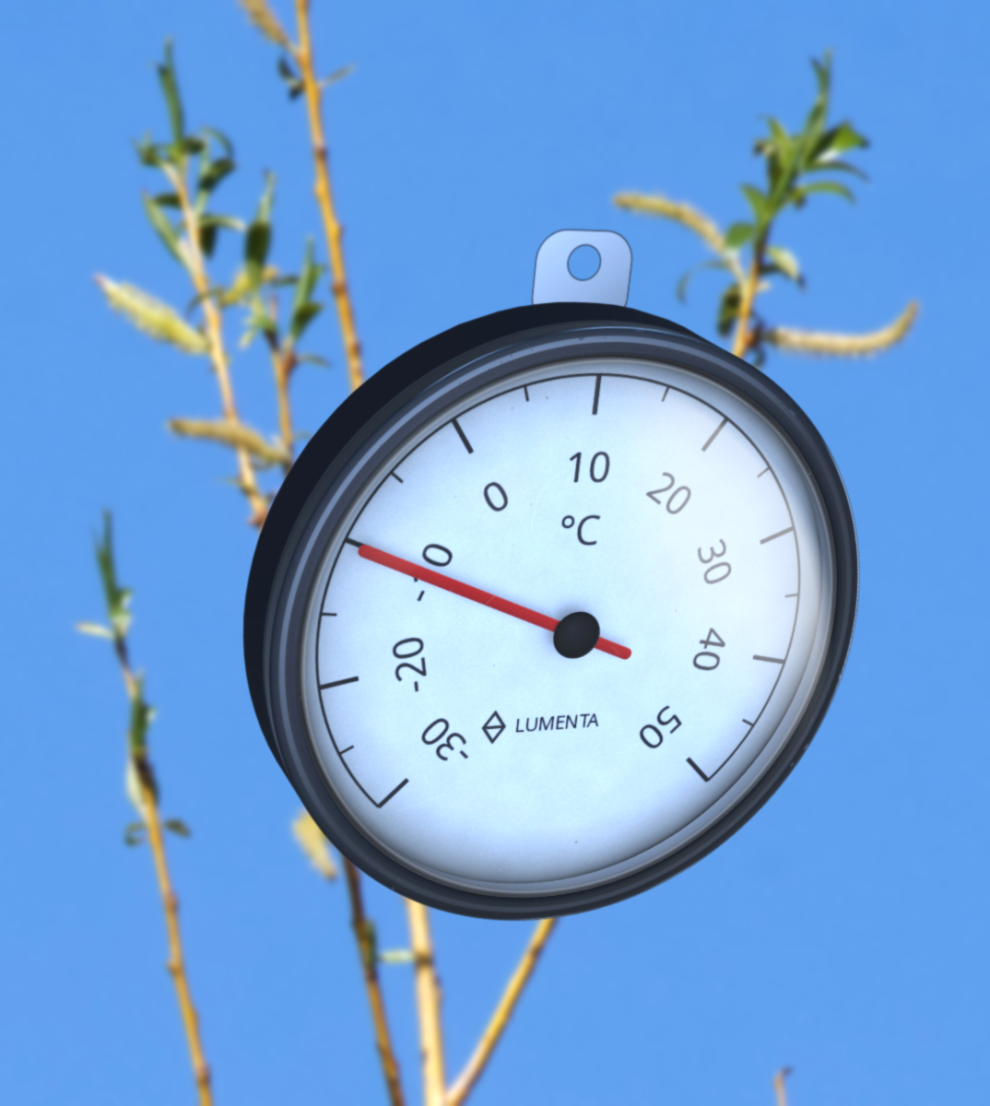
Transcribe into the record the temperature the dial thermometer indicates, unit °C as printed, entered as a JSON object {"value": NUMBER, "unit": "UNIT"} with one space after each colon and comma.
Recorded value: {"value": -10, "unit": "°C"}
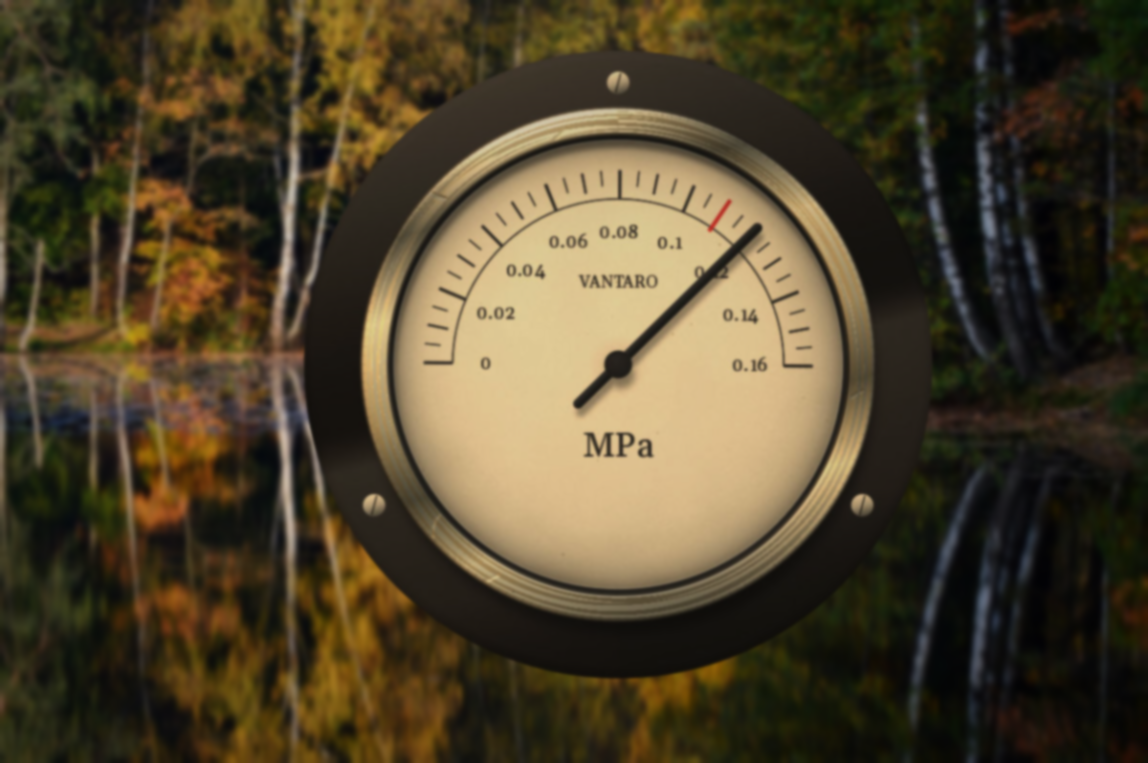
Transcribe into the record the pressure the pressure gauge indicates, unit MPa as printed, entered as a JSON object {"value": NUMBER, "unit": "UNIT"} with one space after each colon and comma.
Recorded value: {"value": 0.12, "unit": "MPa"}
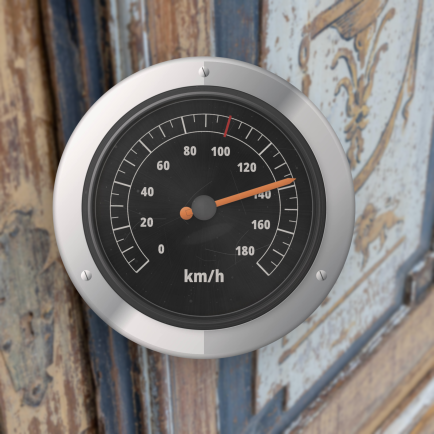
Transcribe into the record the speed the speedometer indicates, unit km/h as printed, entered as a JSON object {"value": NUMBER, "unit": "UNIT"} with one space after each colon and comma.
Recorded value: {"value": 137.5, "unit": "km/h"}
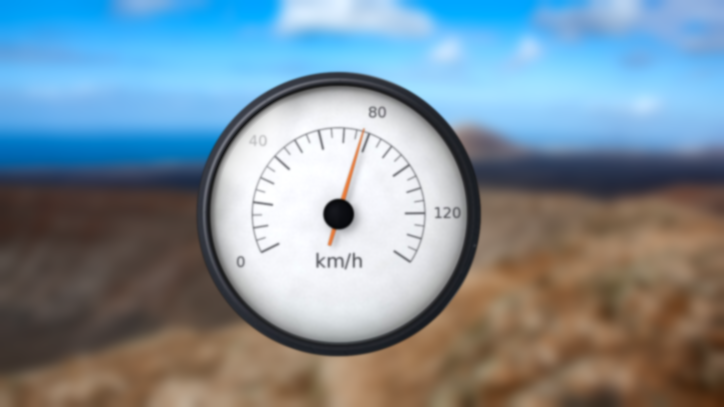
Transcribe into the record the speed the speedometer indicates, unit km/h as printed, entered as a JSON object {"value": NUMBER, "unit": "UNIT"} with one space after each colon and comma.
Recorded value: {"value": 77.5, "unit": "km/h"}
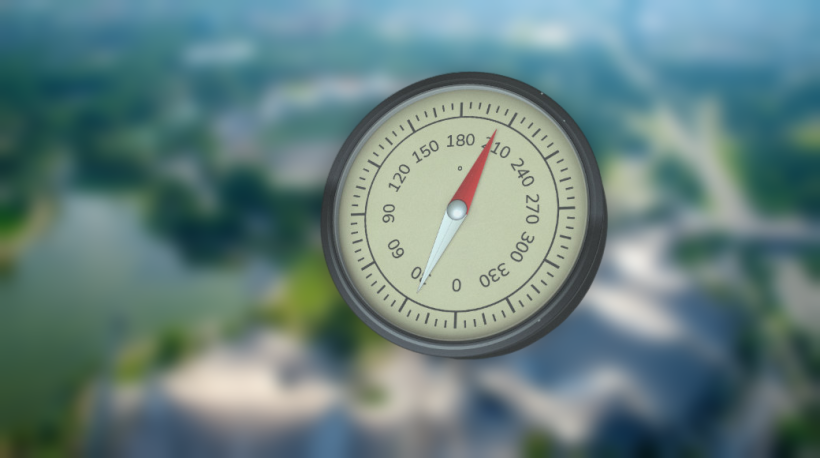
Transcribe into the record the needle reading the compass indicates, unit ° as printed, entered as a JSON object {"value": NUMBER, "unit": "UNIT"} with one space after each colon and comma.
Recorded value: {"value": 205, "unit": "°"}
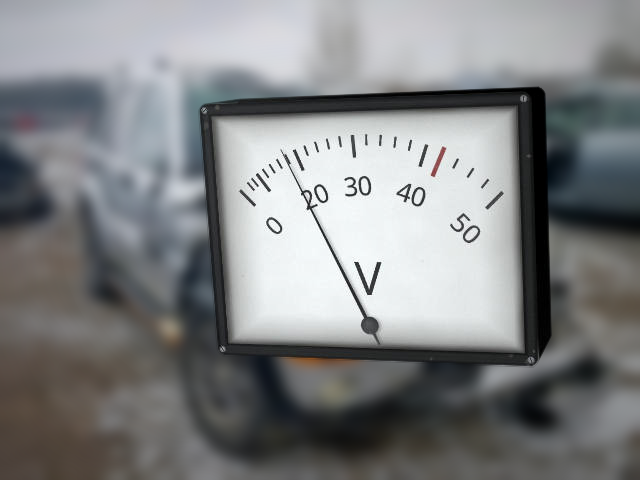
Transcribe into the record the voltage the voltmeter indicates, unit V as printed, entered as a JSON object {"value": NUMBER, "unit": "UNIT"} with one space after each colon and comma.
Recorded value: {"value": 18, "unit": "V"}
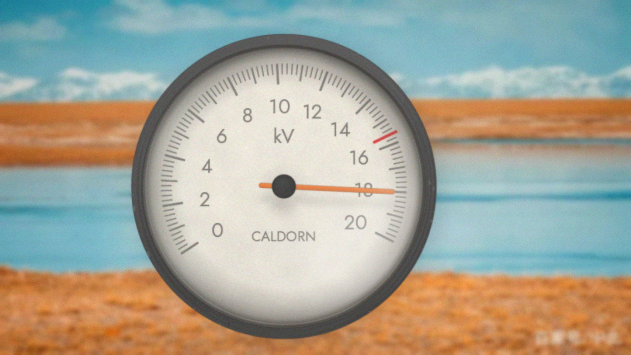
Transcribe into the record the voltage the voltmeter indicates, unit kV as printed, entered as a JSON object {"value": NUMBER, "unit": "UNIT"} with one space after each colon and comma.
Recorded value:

+++

TASK TO COMPLETE:
Render as a numbered list the lines from the one containing "Transcribe into the record the pressure" through the final line of the records, omitting blank lines and the picture lines.

SOLUTION TO THIS EXERCISE:
1. Transcribe into the record the pressure the pressure gauge indicates, unit MPa as printed, entered as a JSON object {"value": NUMBER, "unit": "UNIT"} with one space after each colon and comma.
2. Recorded value: {"value": 0.12, "unit": "MPa"}
3. Transcribe into the record the speed the speedometer indicates, unit km/h as printed, entered as a JSON object {"value": NUMBER, "unit": "UNIT"} with one space after each colon and comma.
4. Recorded value: {"value": 137.5, "unit": "km/h"}
5. Transcribe into the record the speed the speedometer indicates, unit km/h as printed, entered as a JSON object {"value": NUMBER, "unit": "UNIT"} with one space after each colon and comma.
6. Recorded value: {"value": 77.5, "unit": "km/h"}
7. Transcribe into the record the needle reading the compass indicates, unit ° as printed, entered as a JSON object {"value": NUMBER, "unit": "UNIT"} with one space after each colon and comma.
8. Recorded value: {"value": 205, "unit": "°"}
9. Transcribe into the record the voltage the voltmeter indicates, unit V as printed, entered as a JSON object {"value": NUMBER, "unit": "UNIT"} with one space after each colon and comma.
10. Recorded value: {"value": 18, "unit": "V"}
11. Transcribe into the record the voltage the voltmeter indicates, unit kV as printed, entered as a JSON object {"value": NUMBER, "unit": "UNIT"} with one space after each colon and comma.
12. Recorded value:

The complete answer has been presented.